To provide additional context, global research is critically important in addressing global health. International health sciences research is essential in informing public health efforts across the world. For example, research regarding tobacco products, their marketing, and their use in other countries has been critical in informing US tobacco control efforts (Berg, Fong, et al. 2018; Parascandola and Bloch 2016) and is particularly critical when specific countries provide pivotal opportunities to make rapid advances to address a public health issue. This is the case in Georgia. Georgia’s existing infrastructure, paired with key leaders in EH and NCDs and existing opportunities for research and training, provide a solid foundation to advance research aimed at addressing air pollution during this pivotal period. Indeed, this is important globally, as pollution is the largest environmental cause of disease and premature death in the world today, an estimated 9 million premature deaths in 2015 (16% of all deaths worldwide), which three times more deaths than from AIDS, tuberculosis, and malaria combined and 15 times more than from all wars and other forms of violence (Landrigan et al. 2018). This is particularly timely as efforts to address air pollution have lagged in recent years (Watts et al. 2018).

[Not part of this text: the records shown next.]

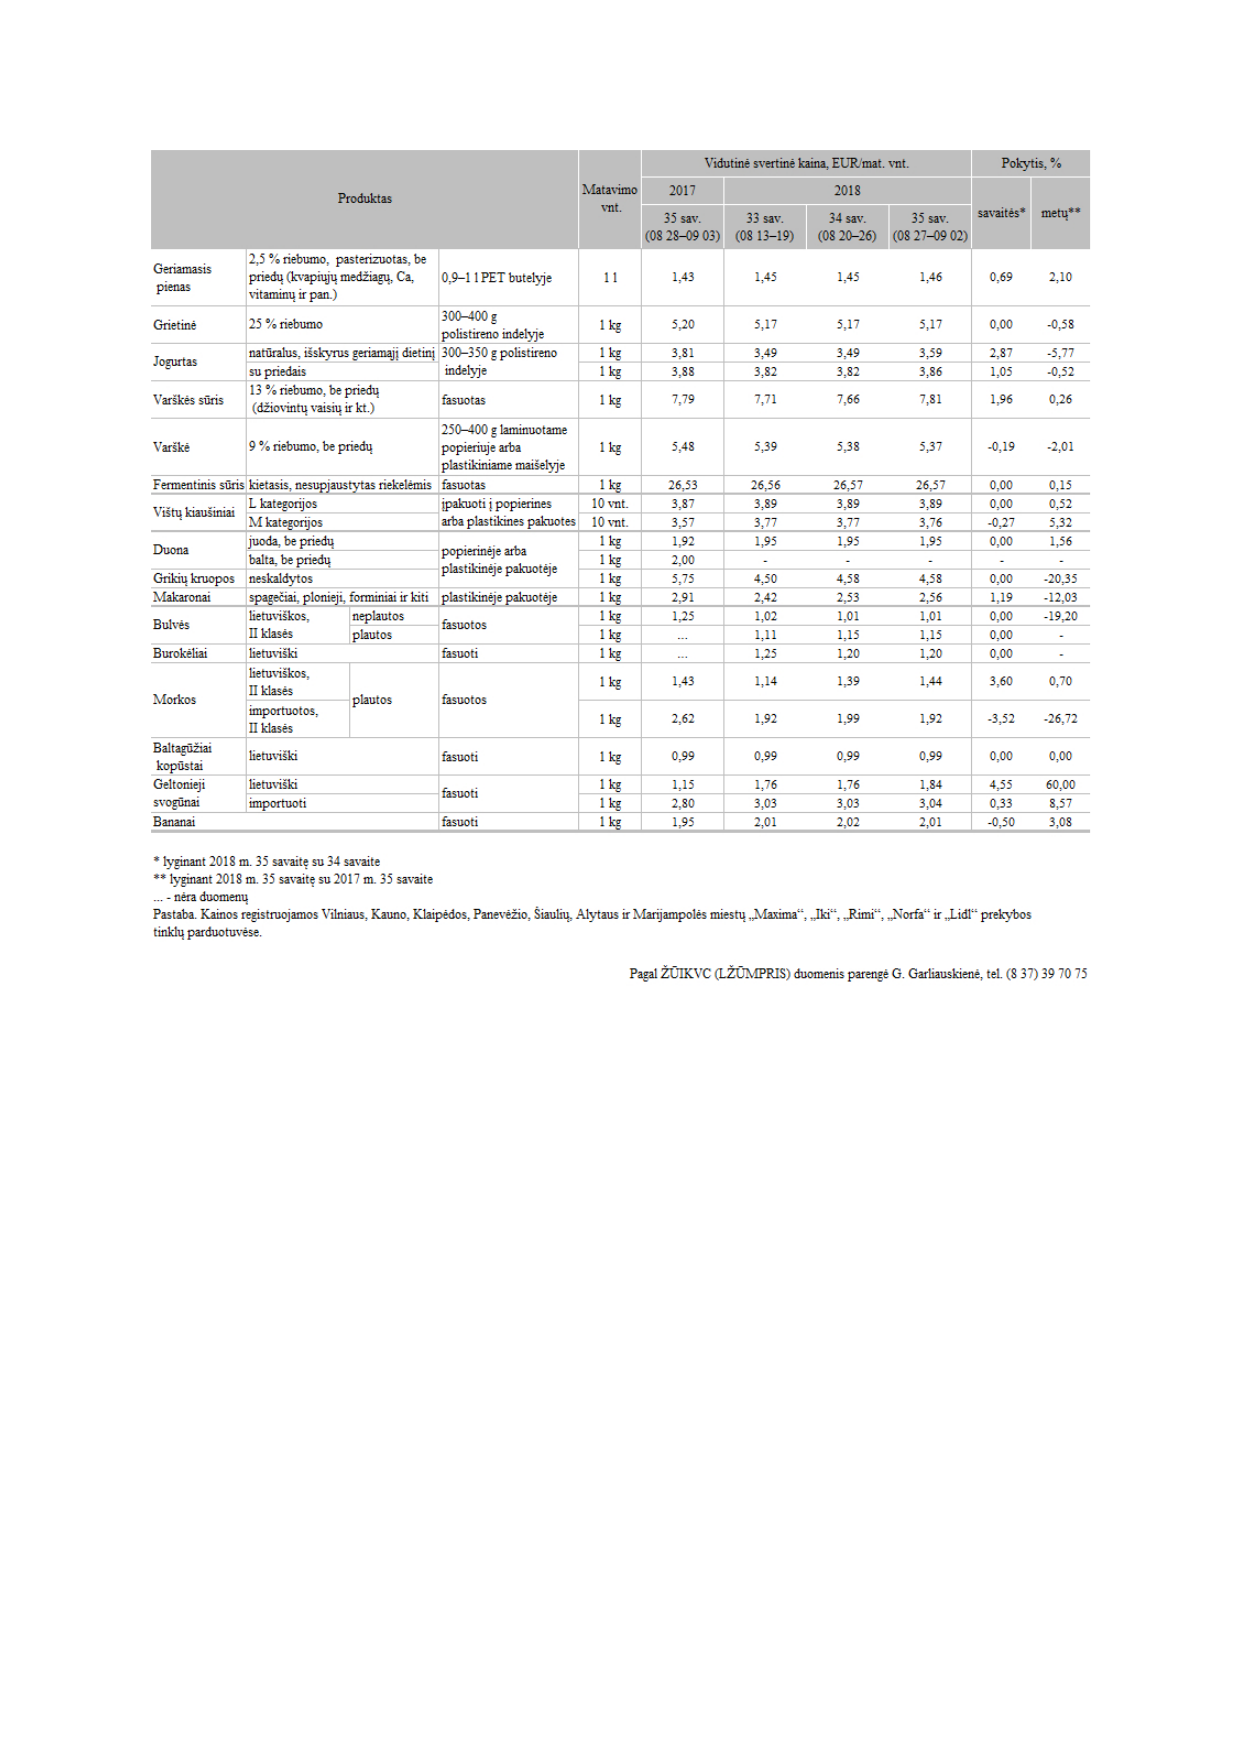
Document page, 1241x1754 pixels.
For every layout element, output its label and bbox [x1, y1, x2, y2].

picture [150, 150, 1091, 986]
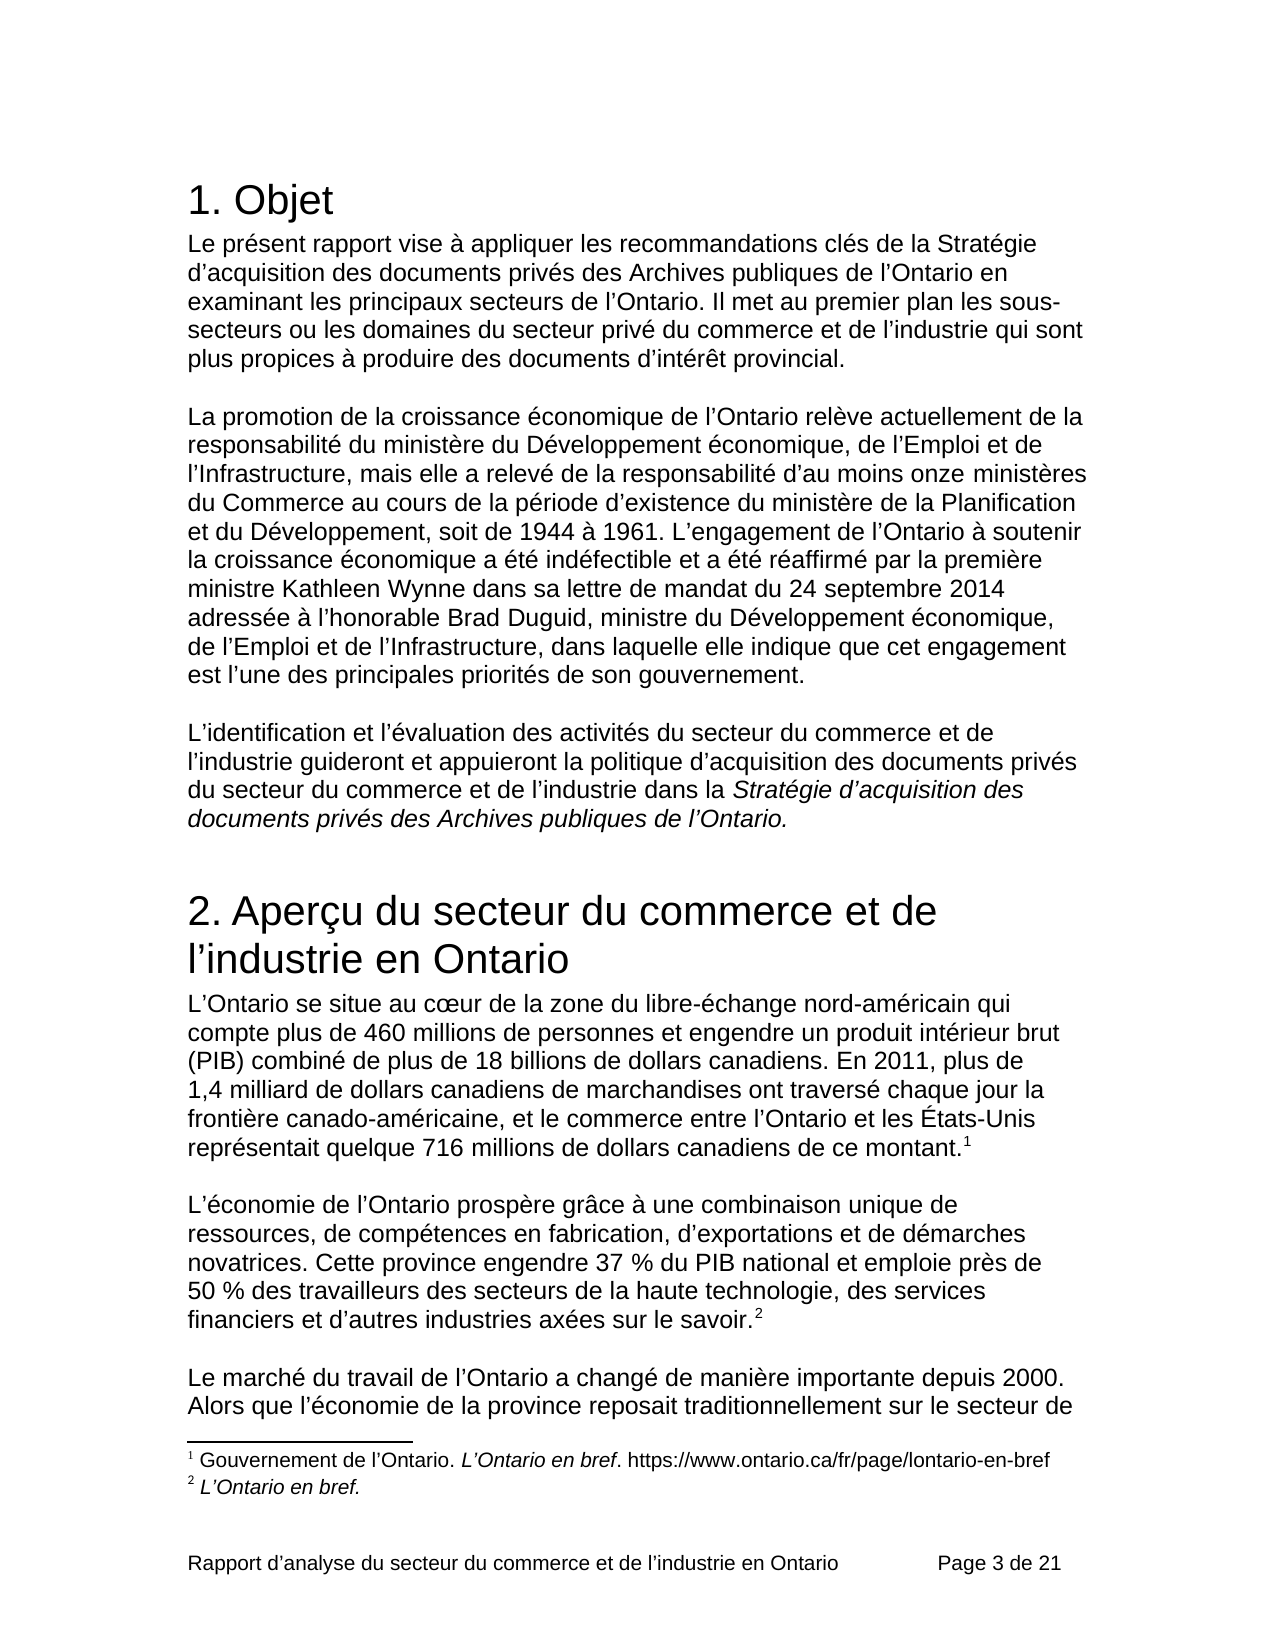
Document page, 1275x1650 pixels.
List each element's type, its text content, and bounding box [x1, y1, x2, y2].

text L’Ontario se situe au cœur de la zone du libre-échange nord-américain qui compte plus de 460 millions de personnes et engendre un produit intérieur brut (PIB) combiné de plus de 18 billions de dollars canadiens. En 2011, plus de 1,4 milliard de dollars canadiens de marchandises ont traversé chaque jour la frontière canado-américaine, et le commerce entre l’Ontario et les États-Unis représentait quelque 716 millions de dollars canadiens de ce montant. [187, 989, 1087, 1161]
text L’économie de l’Ontario prospère grâce à une combinaison unique de ressources, de compétences en fabrication, d’exportations et de démarches novatrices. Cette province engendre 37 % du PIB national et emploie près de 50 % des travailleurs des secteurs de la haute technologie, des services financiers et d’autres industries axées sur le savoir. [187, 1190, 1087, 1334]
subtitle 1. Objet [187, 175, 1087, 223]
text Le présent rapport vise à appliquer les recommandations clés de la Stratégie d’acquisition des documents privés des Archives publiques de l’Ontario en examinant les principaux secteurs de l’Ontario. Il met au premier plan les sous-secteurs ou les domaines du secteur privé du commerce et de l’industrie qui sont plus propices à produire des documents d’intérêt provincial. [187, 229, 1087, 373]
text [187, 1362, 1087, 1420]
text L’identification et l’évaluation des activités du secteur du commerce et de l’industrie guideront et appuieront la politique d’acquisition des documents privés du secteur du commerce et de l’industrie dans la Stratégie d’acquisition des documents privés des Archives publiques de l’Ontario. [187, 718, 1087, 833]
text La promotion de la croissance économique de l’Ontario relève actuellement de la responsabilité du ministère du Développement économique, de l’Emploi et de l’Infrastructure, mais elle a relevé de la responsabilité d’au moins onze ministères du Commerce au cours de la période d’existence du ministère de la Planification et du Développement, soit de 1944 à 1961. L’engagement de l’Ontario à soutenir la croissance économique a été indéfectible et a été réaffirmé par la première ministre Kathleen Wynne dans sa lettre de mandat du 24 septembre 2014 adressée à l’honorable Brad Duguid, ministre du Développement économique, de l’Emploi et de l’Infrastructure, dans laquelle elle indique que cet engagement est l’une des principales priorités de son gouvernement. [187, 402, 1087, 689]
subtitle 2. Aperçu du secteur du commerce et de l’industrie en Ontario [187, 887, 1087, 982]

In conclusion, adverse environmental exposures cause 21% of disease burden and 25% of deaths in Georgia, including 30% of disease burden and 14% of deaths among children. Georgia’s mortality index attributed to ambient and indoor air pollution is the 3rd highest in the world. Among other indoor air pollutants, SHS exposure is a major indoor air pollutant that is particularly prominent and problematic in Georgia. Georgia’s 2017–2021 National Environment and Health Action Planhighlights that addressing air pollution is among the most prominent public health priorities. However, there is limited in-country capacity to conduct research regarding the impact of such environmental hazards on health. Thus, efforts must enhance such research capacity in order to reduce air pollution and its effects on health.

Acknowledgement.

We would like to thank our community partners for their participation in the ongoing study and its execution.

Funding. This publication was supported the Fogarty International Center/NIH (D43ES030927-01; MPIs: Berg, Marsit, Sturua). Dr. Berg is also supported by other NIH and Fogarty funding (R01CA179422-01; PI: Berg; R01CA215155-01A1; PI: Berg; R01CA239178-01A1; MPIs: Berg, Levine; 1R01TW010664-01; MPIs: Berg, Kegler). The author has no conflicts of interest with regards to this paper.